Les aventures du jeune Comte Potowski, Vol. 2 (of 2): Un roman de coeur par Marat, l'ami du peuple
LVI
DU MÊME AU MÊME.
J'aperçois le soleil qui s'abaisse sons l'horizon; les ombres se projettent au loin dans la plaine; déjà il n'y a plus que le sommet élevé des montagnes qui retienne les derniers rayons de l'astre disparu.
Voici l'heure que plein d'impatience, je courais aux lieux fortunés où m'attendait mon amante: heure autrefois si désirée! tu n'es plus à présent que celle de mon désespoir!
Lucile n'est plus!
Hélas, sa chère image s'offre sans cesse à mon âme attendrie. Comme ses yeux brillaient d'un doux feu! Combien sa modestie ajoutait à ses charmes! Quelle candeur, quel enjouement, quelle aménité dans ses entretiens! Que sa beauté était séduisante, et son cœur fait pour aimer! Rien ne lui manquait. La fortune et la vertu lui avaient prodigué tous leurs dons. Qu'avait de plus le ciel à lui accorder?
Ah! elle était trop belle pour vivre; j'étais trop heureux. Le destin jaloux l'a moissonnée comme une fleur à peine éclose.
Tant d'attraits devaient-il sitôt périr? Ne la verrai-je donc plus, cette bouche divine me sourire amoureusement!
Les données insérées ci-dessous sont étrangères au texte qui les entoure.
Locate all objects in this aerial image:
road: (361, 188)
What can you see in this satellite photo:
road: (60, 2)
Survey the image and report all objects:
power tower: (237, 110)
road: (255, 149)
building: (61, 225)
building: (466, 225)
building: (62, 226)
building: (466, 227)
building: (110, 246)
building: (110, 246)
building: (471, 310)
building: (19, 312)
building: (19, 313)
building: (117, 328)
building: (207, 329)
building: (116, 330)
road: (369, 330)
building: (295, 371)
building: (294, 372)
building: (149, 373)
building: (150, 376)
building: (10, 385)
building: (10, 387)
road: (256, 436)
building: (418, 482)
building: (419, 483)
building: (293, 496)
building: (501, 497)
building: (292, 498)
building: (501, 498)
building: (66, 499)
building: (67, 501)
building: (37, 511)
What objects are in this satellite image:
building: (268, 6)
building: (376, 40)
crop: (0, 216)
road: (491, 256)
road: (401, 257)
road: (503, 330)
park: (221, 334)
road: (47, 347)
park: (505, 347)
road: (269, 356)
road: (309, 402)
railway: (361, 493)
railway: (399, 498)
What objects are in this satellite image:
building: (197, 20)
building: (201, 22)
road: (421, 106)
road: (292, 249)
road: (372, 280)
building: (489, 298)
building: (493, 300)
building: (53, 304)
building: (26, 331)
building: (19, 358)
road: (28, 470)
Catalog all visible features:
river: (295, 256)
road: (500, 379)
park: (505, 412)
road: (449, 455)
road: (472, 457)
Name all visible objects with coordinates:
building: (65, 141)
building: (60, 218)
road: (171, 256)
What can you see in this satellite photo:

Je ne l'entendrai plus cette voix touchante dont les doux accents allaient à mon cœur! Ses regards tendres n'exciteront plus au fond de mon âme d'émotions délicieuses!
O Lucile, Lucile, dans quel désespoir ta perte a plongé ton amant!
Où retrouver son beau naturel, son âme sensible, ses nobles sentiments? De quel plaisir elle enivrait mon cœur dans les épanchements de la confiance! O douce société! tendre union! non, ce n'était point l'union, c'était le mélange de deux cœurs.
Félicité céleste, félicité si rare sur la terre, je t'ai goûtée, je t'ai perdue! Il n'est plus pour moi de Lucile. Elle a couru se perdre dans le gouffre éternel du néant, il ne m'en reste qu'un triste souvenir sans cesse présent à mon esprit pour affliger ma pensée.